Taşköprü Yerel Eylem Grubu Derneği'nin koordinasyonunda, Kastamonu Üniversitesi ve Taşköprü Belediyesi tarafından gerçekleştirilen "macera rotası" çalışmaları çerçevesinde caminin durumu incelendi. İncelemeye Kastamonu Üniversitesi Turizm Fakültesi Öğretim Görevlisi Hikmet Haberal, Erzurum'un İspir Belediyesi Kültür Turizm Elçisi Bülent Erkan, Yusufeli Dağcılık ve Doğa Sporları Kulübü Başkanı Emin Bülbül, kulüp sporcusu Erkan Akyürek, Taşköprü Belediyesi Kültür ve Sosyal İşler Müdür Yardımcısı Lütfi Gültekin ve Taşköprü Yerel Eylem Grubu Derneği Müdürü Selçuk Oğuz katıldı.
Taşköprü Yerel Eylem Grubu Derneği Müdürü Selçuk Oğuz, caminin tarihine ve korunma gereğine dikkat çekti. Oğuz, caminin dışının geleneksel köy evi mimarisiyle inşa edildiğini, ancak iç kısmında kullanılan taşlar ve yapı şekli nedeniyle caminin aslında bir şapel olduğunu belirtti.
"YASADIŞI DEFİNECİLİK FAALİYETLERİ NEDENİYLE YOK OLMA EŞİĞİNDE"
Oğuz, "Binanın tabanı ciddi şekilde hasar görmüş durumda. Mihrap bile tarihi eser statüsü kazanacak kadar eski. Bu cami, yasadışı definecilik faaliyetleri nedeniyle yok olmanın eşiğinde. Turizme kazandırılması gereken önemli bir değer olduğunu düşünüyoruz. Buraya sıkça geliyoruz ve umarız ki birçok kişi de bu tarihi yapının önemini fark eder" şeklinde konuştu.
Kızılkese Camisi'nin kesin yapım tarihi bilinmemekle birlikte, Oğuz, binanın pagan döneminden sonra burada kurulan Pompeipolis Antik Kenti'nin bir parçası olabileceğini belirtti. "Bu yapı tahminen 2 bin yılın üzerindedir, çünkü üzerinde birkaç kez tadilat geçirdiğini gösteren motifli taşlar mevcut" dedi.

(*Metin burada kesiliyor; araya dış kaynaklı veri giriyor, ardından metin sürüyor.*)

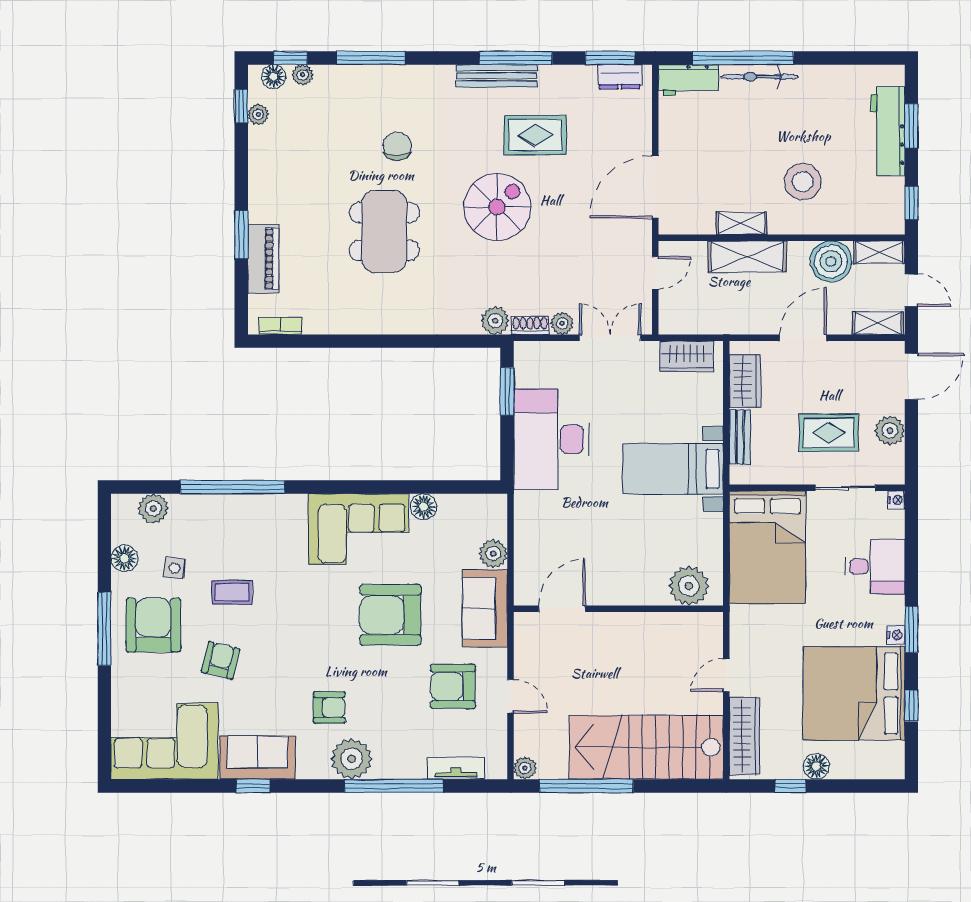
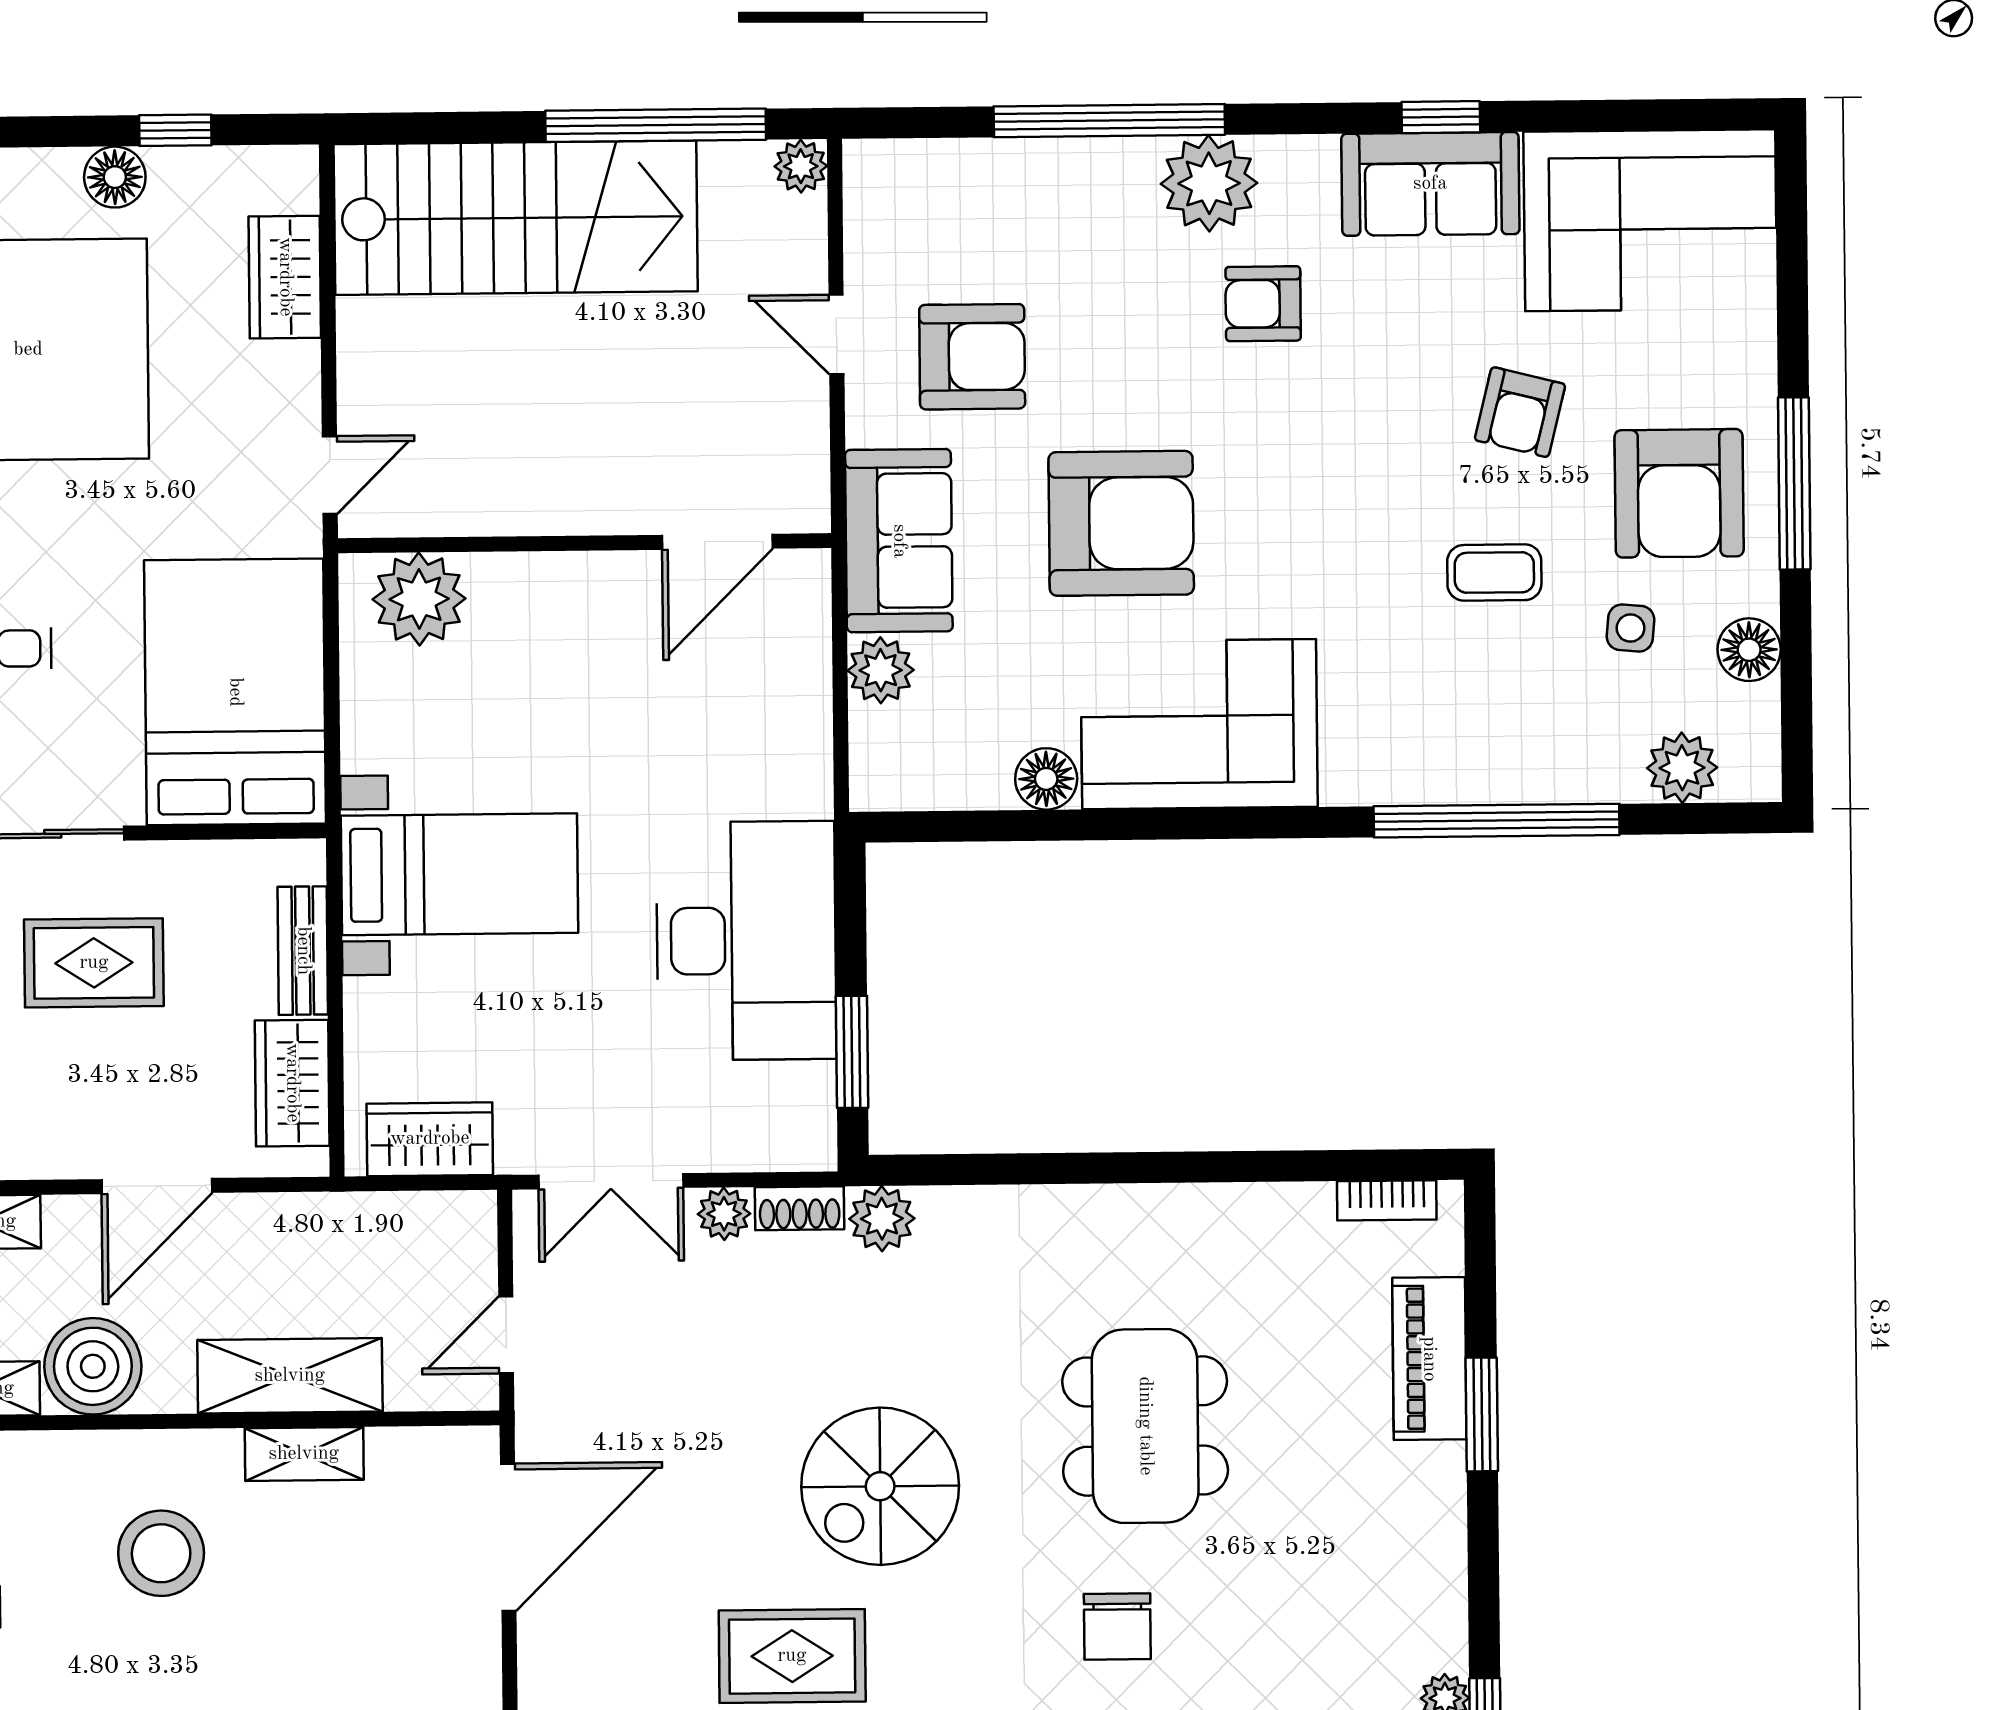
door: (726, 675) -> (330, 475), moved
wardrobe: (745, 736) -> (285, 277), width x0.67
tv unit: (456, 768) -> (963, 163), removed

Oğuz, tarihi caminin korunması ve turizme kazandırılması için yetkililerin acil olarak harekete geçmesi gerektiğini vurguladı. Bu değerli mirasın yok olmadan önce gerekli önlemlerin alınarak restore edilmesini ve turizme kazandırılmasını umduğunu belirtti.